Waiting for Trapping Success
Never leave the feral cat traps unattended in an unprotected area, but don’t hang around within sight of the feral cat (or you will scare it off). Passersby may release the feral cat or steal the cat trap! Wait quietly in an area where you can still see the cat traps without disturbing the cat. Check the cat traps every 30 minutes or so. You can often hear the cat trap trip. As soon as the feral cat is trapped completely cover the trap and remove the cat trap from the area if other cats are not in sight. You may consider putting another cat trap in the same spot. Often cats will run in small groups. Or, use a PRO-42 larger traps and you stand a good chance of catching two or three cat's at a time.
When you get the captured feral cat to a quiet area away from the other cat traps lift the cover to check that the trapped cat is not someone’s pet or previously neutered feral cat. (The FCC marks the right ear of every animal they alter so we can avoid taking a altered feral cat to the vet’s office). If you have trapped a lactating female check the area for kittens. Pease remember that this female must be released 10-12 hours after surgery so she can care for and nurse her kittens. If you did not find the kittens, the better option may be to release her until the kittens are weaned. Then it's easy to catch the whole family if you have been feeding in the same area and they have the feeding pattern as a normal thing to do each day.

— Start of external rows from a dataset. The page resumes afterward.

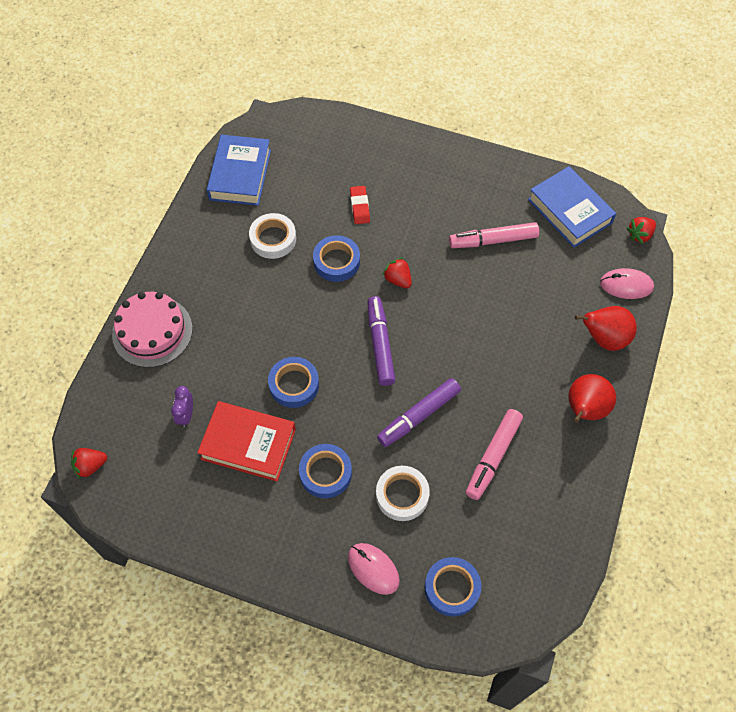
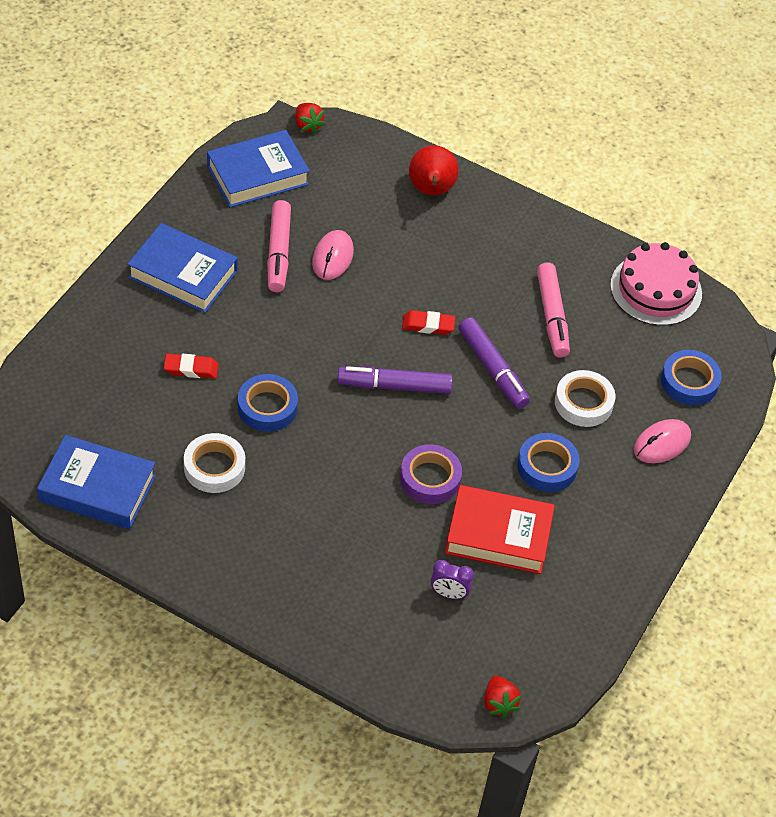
camera: 85 degrees left, 10 degrees down
(152, 331) = (322, 618): pink cake -> pink cake (656, 289)
(248, 444) = (498, 535): red book -> red book turned 75 degrees clockwise
(294, 384) = (430, 478): blue tape -> purple tape
(398, 279) = (309, 352): red strawberry -> none
(449, 183) = (183, 274): none -> blue book
(451, 359) = (428, 325): none -> red eraser
(493, 456) = (552, 316): pink marker -> pink marker turned 45 degrees clockwise
(584, 410) = (512, 228): red pear -> none
(626, 285) = (369, 154): pink mouse -> pink mouse (332, 257)

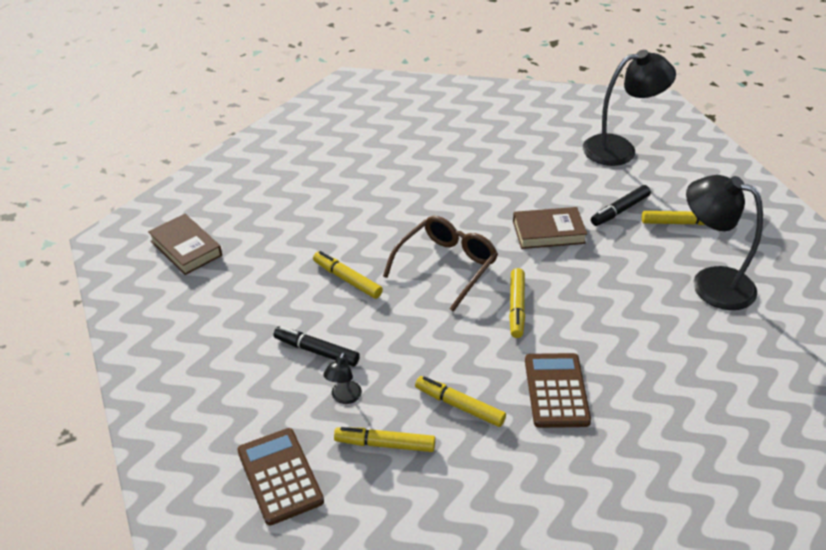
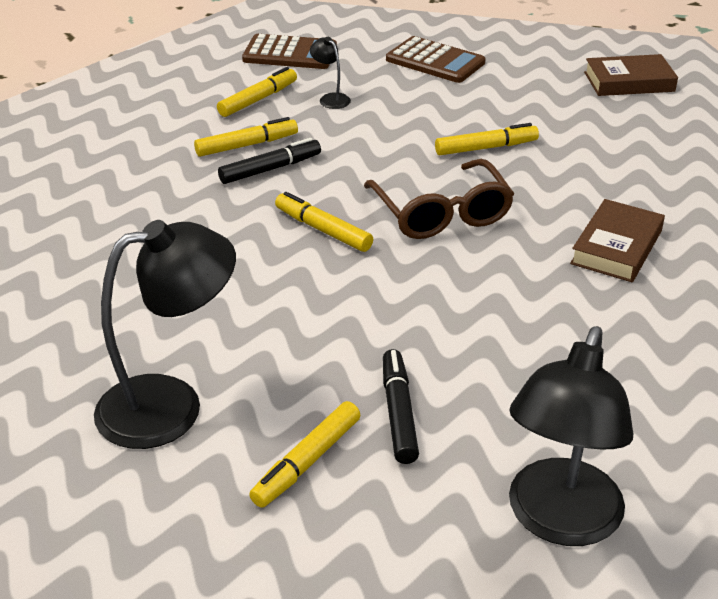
camera: 125 degrees right, 5 degrees down
(316, 351) = (402, 103): black marker -> black marker (270, 169)
(548, 232) = (421, 318): brown book -> brown book (616, 247)
(556, 391) = (190, 201): brown calculator -> brown calculator (435, 61)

Feral Cat Holding Procedures
After you have finished trapping, you will probably have to hold the feral cats overnight until you can take them to the vet. Place feral cats in a weather protected area. DO NOT feed them after midnight the day before surgery. You can place a bowl of water in the cat trap by opening the cat trap rear sliding door just a couple of inches. An empty cat food or tuna can works well if you check to make sure you have no sharp edges. Don’t open the door too wide or the cat may escape. Be sure to remove the water bowl before 6 a/m the day of surgery. Keep feral cats covered and check periodically. They will be very quiet as long as they are covered. You must remember that these are wild animals which scratch and bite.
Releasing the Feral Cat
If a feral cat does not seem to be recovering well from the surgery, have it re-checked by a vet before releasing. When feral cats are ready for release, return to the area in which they were captured and release them there. Do not relocate the animal! It will be disoriented and area cats will drive it away.
If the veterinarian has indicated a serious medical problem with the cat which you will not be able to treat, you, with the advice of the vet, must make the decision on whether it is safe to release the animal or kinder to euthanize it. Untreated abscesses and severe respiratory infections could mean suffering and a slow death. The vet will tell you if the problem is treatable.
Make sure the spot you pick for release does not encourage the feral cat to run into danger to get away from you. Keep the cat trap covered until you are ready to release the cat. When ready, simply side the rear door up with the trap rear door facing away from you. The cat will probably run immediately out of the cat trap.
After releasing the cat hose off the cat trap and disinfect them with a 50/50 bleach & water mix. Never store traps in the "set" position (door open); animals may wander into unbaited traps and starve to death.